Faculty Articles

Neurofilament Light (NFL) in Division II Female Soccer Players: A Potential Biomarker for Brain Trauma

Document Type


Publication Date


Publication Title

Journal of Exercise Physiology Online








Neurofilament light chain protein (NFL) has previously been shown to be a blood-based biomarker for sports-related concussion. Thus, the purpose of this investigation was to assess NFL concentrations in a cohort of Division II female soccer players versus a group of highly trained female controls that did not participate in a contact sport.
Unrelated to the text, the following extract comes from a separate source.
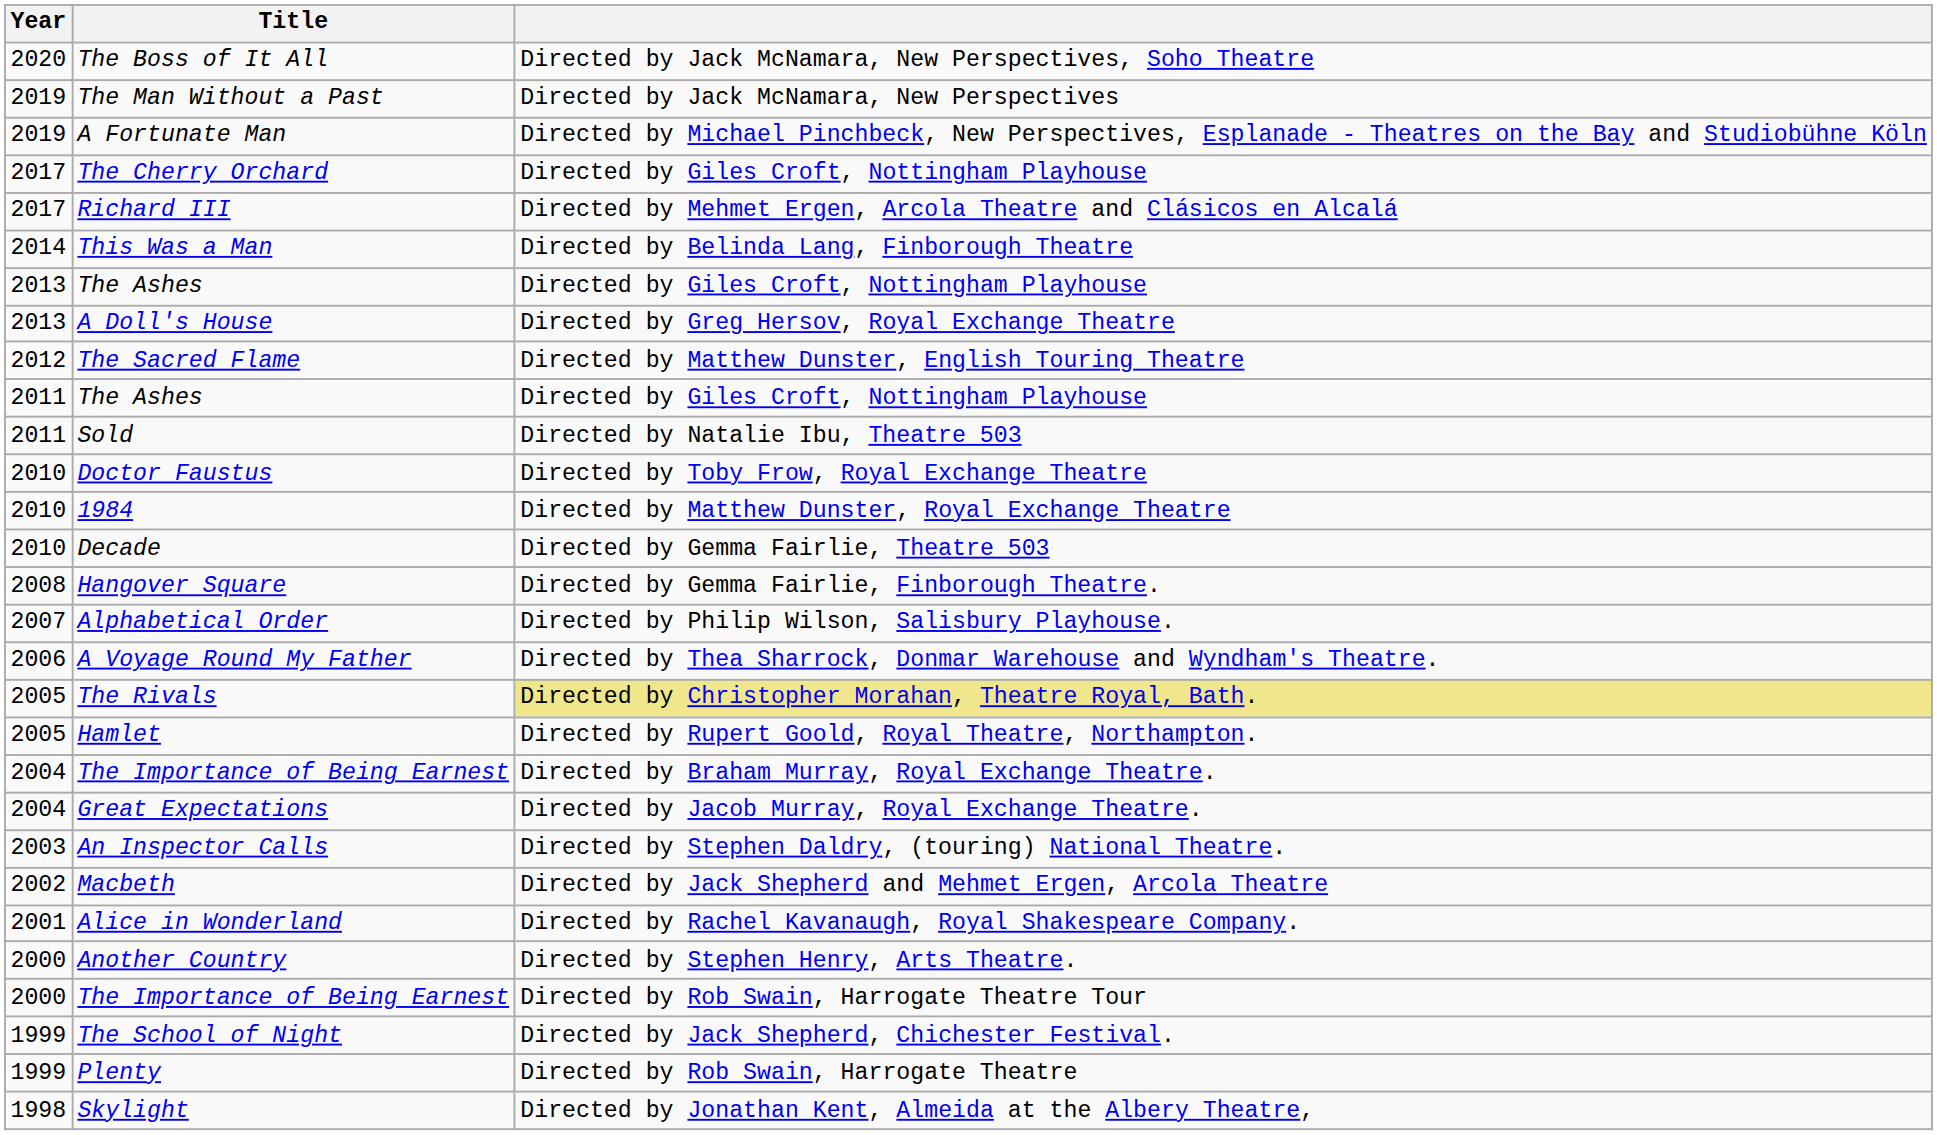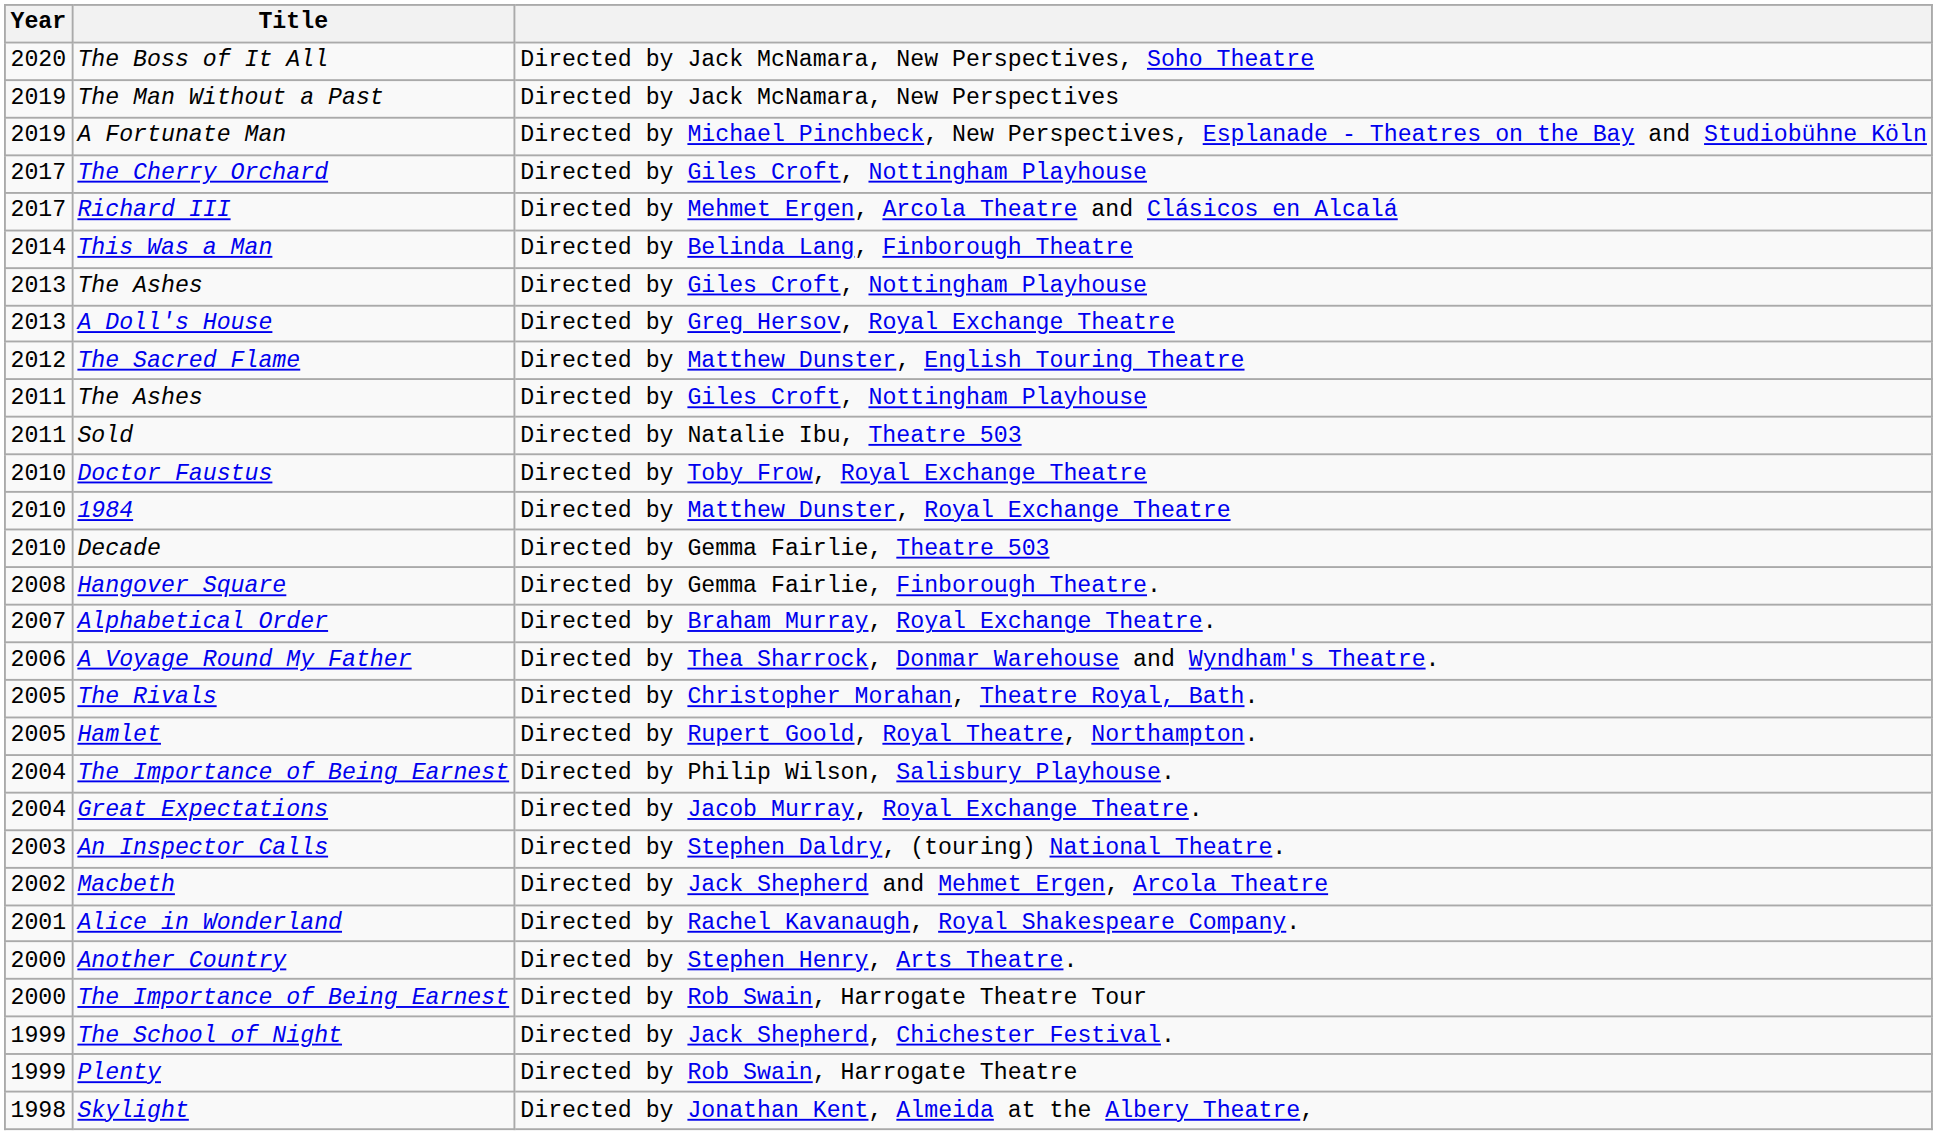Alphabetical Order | column 3: Directed by Philip Wilson, Salisbury Playhouse. -> Directed by Braham Murray, Royal Exchange Theatre.
The Rivals | column 3: khaki background -> no background
2004 / The Importance of Being Earnest | column 3: Directed by Braham Murray, Royal Exchange Theatre. -> Directed by Philip Wilson, Salisbury Playhouse.
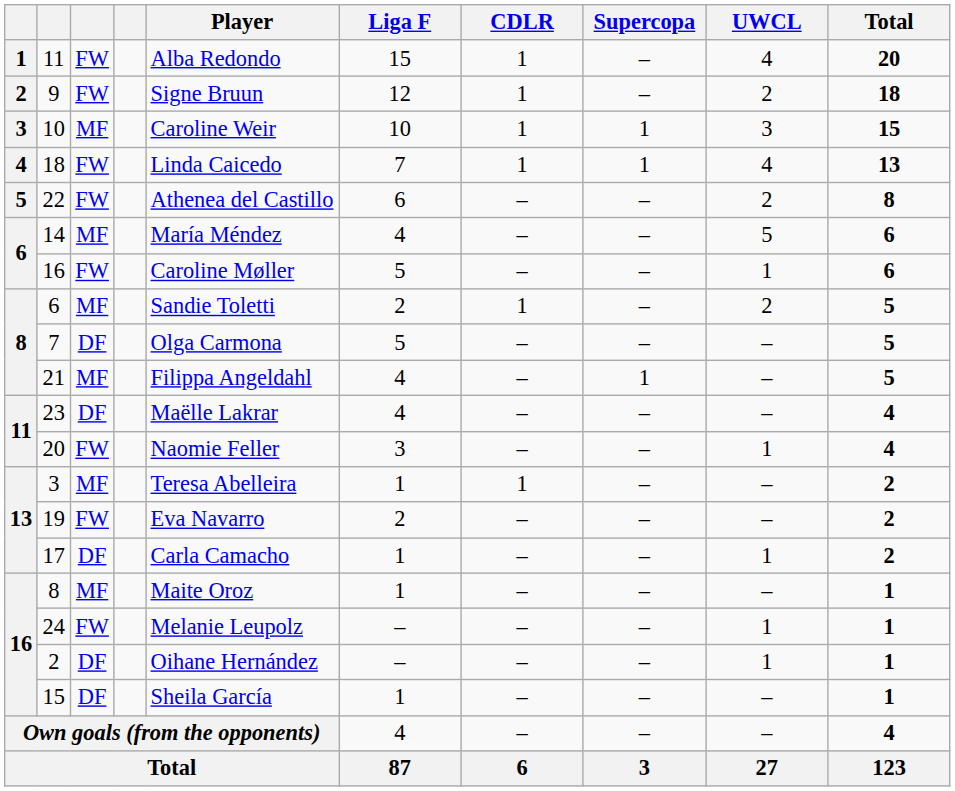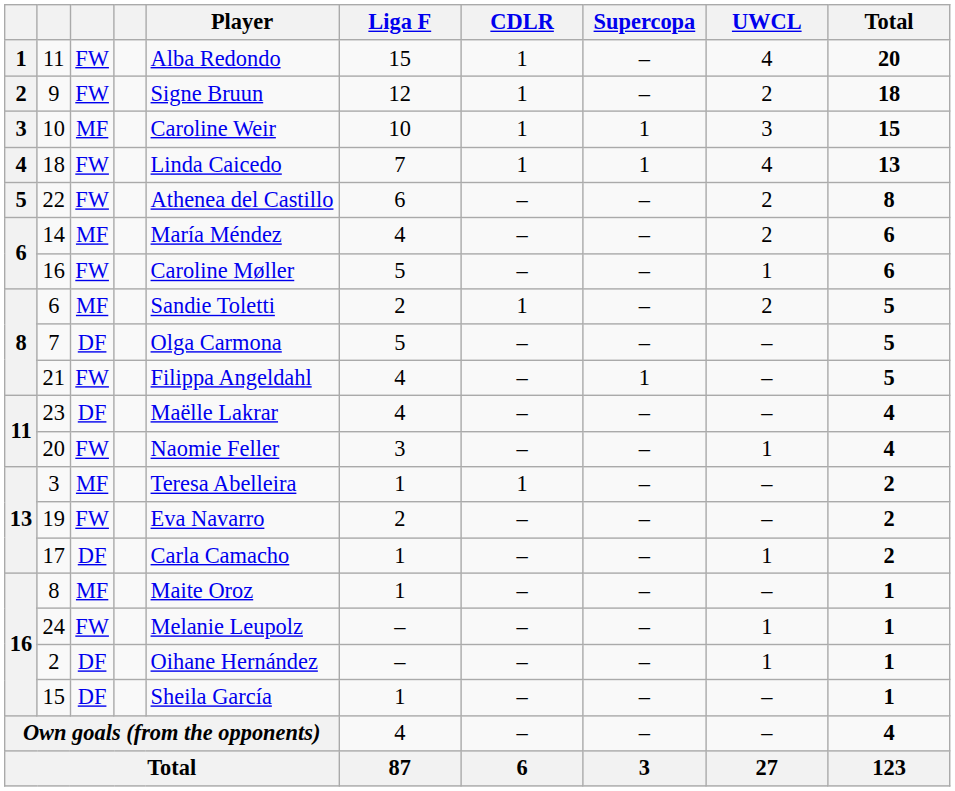14 | UWCL: 5 -> 2
21 | column 3: MF -> FW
Eight Division II soccer players (mean [+ or -] SD: age 22 [+ or -] 6 yrs; body mass 65.4 [+ or -] 12.5 kg; fat-free mass 44.0 [+ or -] 6.0 kg; fat mass 18.7 [+ or -] 8.7 kg; percent body fat 27.6 [+ or -] 7.7%) and 17 active female controls (age 25 [+ or -] 8 yrs; body mass 61.9 [+ or -] 5.4 kg; fat-free mass 44.1 [+ or -] 3.9 kg; fat mass 15.3 [+ or -] 3.5 kg; percent body fat 24.7 [+ or -] 4.4%) volunteered for this cross-sectional study. Body composition was assessed via dual-energy X-ray absorptiometry (DXA) (Model: Hologic Horizon W, Danbury CT USA). Blood samples were collected and ascertained for plasma NFL concentrations. There were no differences in the physical characteristics between the soccer players and active controls. Plasma NFL concentrations were significantly greater (P=0.0234) in the soccer players vs. the active controls (soccer 12.8 [+ or -] 9.1 pg*[dL.sup.-1]; active controls 5.7 [+ or -] 5.5 pg*[dL.sup.-1]). Thus, plasma NFL may be a potential biomarker for brain injury in female soccer players.